** CONSIGNES **
A) Traduisez en anglais cette phrase du texte sur ResearchKit : « Plutôt que de distribuer des formulaires sur papier, et de prendre des rendez-vous, l’iPhone permet de mener ces études à distance. »
B) Réécrivez le passage du texte sur ResearchKit allant de « ResearchKit est un » jusqu’à « beaucoup plus facilement. », en mettant « questionnaires » à la place de « formulaires ».
C) Prolongez le texte sur ResearchKit au-delà de sa dernière phrase.

ResearchKit est un framework (c’est-à-dire un outil de développement) pour faciliter la création d’apps iOS pour la recherche médicale. Ça s’adresse donc aux laboratoires qui souhaitent proposer des études médicales sous la forme d’apps mobiles. Plutôt que de distribuer des formulaires sur papier, et de prendre des rendez-vous, l’iPhone permet de mener ces études à distance.
D’un point de vue développeurs, en quoi ResearchKit facilite-t-il la vie ?
ResearchKit propose des solutions prêtes à l’emploi pour des problèmes communs à la plupart des études médicales : mise en place de formulaires numériques, enregistrement d’activités, présentation de graphiques pour les résultats, etc. De cette façon, le laboratoire n’a pas besoin de réinventer la roue, et peut proposer une app plus aboutie beaucoup plus facilement.

** ENTRÉES FOURNIES **

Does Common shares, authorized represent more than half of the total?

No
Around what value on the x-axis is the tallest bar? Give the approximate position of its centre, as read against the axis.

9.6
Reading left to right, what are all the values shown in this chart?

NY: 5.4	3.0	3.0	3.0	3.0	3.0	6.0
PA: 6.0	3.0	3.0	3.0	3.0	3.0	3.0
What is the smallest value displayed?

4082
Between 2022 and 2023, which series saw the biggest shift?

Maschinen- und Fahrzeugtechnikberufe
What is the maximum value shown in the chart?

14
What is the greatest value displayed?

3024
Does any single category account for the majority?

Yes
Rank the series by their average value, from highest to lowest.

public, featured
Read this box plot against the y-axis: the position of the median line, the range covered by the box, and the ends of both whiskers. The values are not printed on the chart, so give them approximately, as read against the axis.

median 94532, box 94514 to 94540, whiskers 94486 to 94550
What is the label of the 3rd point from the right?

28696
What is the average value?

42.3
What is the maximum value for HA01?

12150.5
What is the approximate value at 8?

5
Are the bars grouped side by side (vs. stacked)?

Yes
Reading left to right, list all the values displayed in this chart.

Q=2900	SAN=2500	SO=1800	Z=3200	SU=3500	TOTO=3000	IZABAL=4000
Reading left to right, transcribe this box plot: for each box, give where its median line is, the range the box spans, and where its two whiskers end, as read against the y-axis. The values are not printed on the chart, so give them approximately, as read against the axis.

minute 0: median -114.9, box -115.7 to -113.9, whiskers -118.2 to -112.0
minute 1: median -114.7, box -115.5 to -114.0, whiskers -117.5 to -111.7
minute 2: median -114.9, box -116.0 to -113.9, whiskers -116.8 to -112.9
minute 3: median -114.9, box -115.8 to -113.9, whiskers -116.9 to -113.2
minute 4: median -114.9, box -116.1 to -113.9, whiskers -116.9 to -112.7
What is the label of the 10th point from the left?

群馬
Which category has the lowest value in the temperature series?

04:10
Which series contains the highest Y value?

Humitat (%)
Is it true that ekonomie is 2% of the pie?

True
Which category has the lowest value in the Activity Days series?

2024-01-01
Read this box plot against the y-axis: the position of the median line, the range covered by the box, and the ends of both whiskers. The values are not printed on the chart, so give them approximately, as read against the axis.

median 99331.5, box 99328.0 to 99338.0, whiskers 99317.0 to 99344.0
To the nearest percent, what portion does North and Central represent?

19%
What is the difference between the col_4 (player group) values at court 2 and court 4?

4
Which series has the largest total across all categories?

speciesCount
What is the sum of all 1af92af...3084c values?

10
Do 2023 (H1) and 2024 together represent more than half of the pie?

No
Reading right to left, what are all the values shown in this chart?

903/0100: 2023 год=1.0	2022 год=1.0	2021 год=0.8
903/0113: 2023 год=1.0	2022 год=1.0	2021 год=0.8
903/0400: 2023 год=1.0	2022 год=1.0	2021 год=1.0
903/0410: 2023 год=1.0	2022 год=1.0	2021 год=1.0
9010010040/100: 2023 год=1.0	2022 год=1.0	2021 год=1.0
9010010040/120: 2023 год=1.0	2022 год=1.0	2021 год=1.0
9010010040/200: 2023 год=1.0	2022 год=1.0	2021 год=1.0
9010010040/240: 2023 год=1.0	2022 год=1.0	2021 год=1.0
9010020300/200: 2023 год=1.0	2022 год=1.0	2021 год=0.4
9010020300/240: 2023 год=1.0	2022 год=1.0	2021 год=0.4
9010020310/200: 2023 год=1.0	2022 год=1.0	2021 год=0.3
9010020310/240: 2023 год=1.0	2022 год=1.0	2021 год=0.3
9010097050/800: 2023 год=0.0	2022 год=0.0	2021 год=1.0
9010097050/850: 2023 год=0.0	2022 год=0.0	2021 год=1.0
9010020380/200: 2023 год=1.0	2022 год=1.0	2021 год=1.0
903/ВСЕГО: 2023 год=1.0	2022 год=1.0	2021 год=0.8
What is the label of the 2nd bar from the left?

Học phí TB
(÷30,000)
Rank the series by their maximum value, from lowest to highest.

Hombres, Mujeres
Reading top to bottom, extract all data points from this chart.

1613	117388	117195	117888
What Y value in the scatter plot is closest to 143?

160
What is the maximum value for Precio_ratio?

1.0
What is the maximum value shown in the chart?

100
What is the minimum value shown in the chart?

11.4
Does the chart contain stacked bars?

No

** RÉPONSES FOURNIES **
A) Rather than handing out paper forms and scheduling appointments, the iPhone makes it possible to conduct these studies remotely.

B)
ResearchKit est un framework (c’est-à-dire un outil de développement) pour faciliter la création d’apps iOS pour la recherche médicale. Ça s’adresse donc aux laboratoires qui souhaitent proposer des études médicales sous la forme d’apps mobiles. Plutôt que de distribuer des questionnaires sur papier, et de prendre des rendez-vous, l’iPhone permet de mener ces études à distance.
D’un point de vue développeurs, en quoi ResearchKit facilite-t-il la vie ?
ResearchKit propose des solutions prêtes à l’emploi pour des problèmes communs à la plupart des études médicales : mise en place de questionnaires numériques, enregistrement d’activités, présentation de graphiques pour les résultats, etc. De cette façon, le laboratoire n’a pas besoin de réinventer la roue, et peut proposer une app plus aboutie beaucoup plus facilement.

C)
Et du côté du public, comment est-ce que les études ResearchKit sont-elles accueillies ?
Il existe aujourd’hui quelques dizaines d’apps construites avec ResearchKit, et elles sont plutôt appréciées à en croire les commentaires sur l’App Store. À l’échelle de l’App Store, le nombre d’utilisateurs est assez modeste, mais pour des études médicales, ces chiffres sont conséquents.
Les laboratoires ont souvent des budgets très limités pour ce genre de développement. L’utilisation de ResearchKit fait donc sensiblement progresser la qualité de ces apps. Et l’utilisation d’un framework commun permet de garantir certaines bonnes pratiques propres à iOS, contrairement aux web apps souvent utilisées avant ResearchKit.
En rendant ResearchKit open-source, Apple a permis aux développeurs qui le souhaitent de modeler le framework à leurs besoins. Est-ce que c’était important, fallait-il le faire ? Est-ce que cela va installer durablement ResearchKit chez les développeurs ?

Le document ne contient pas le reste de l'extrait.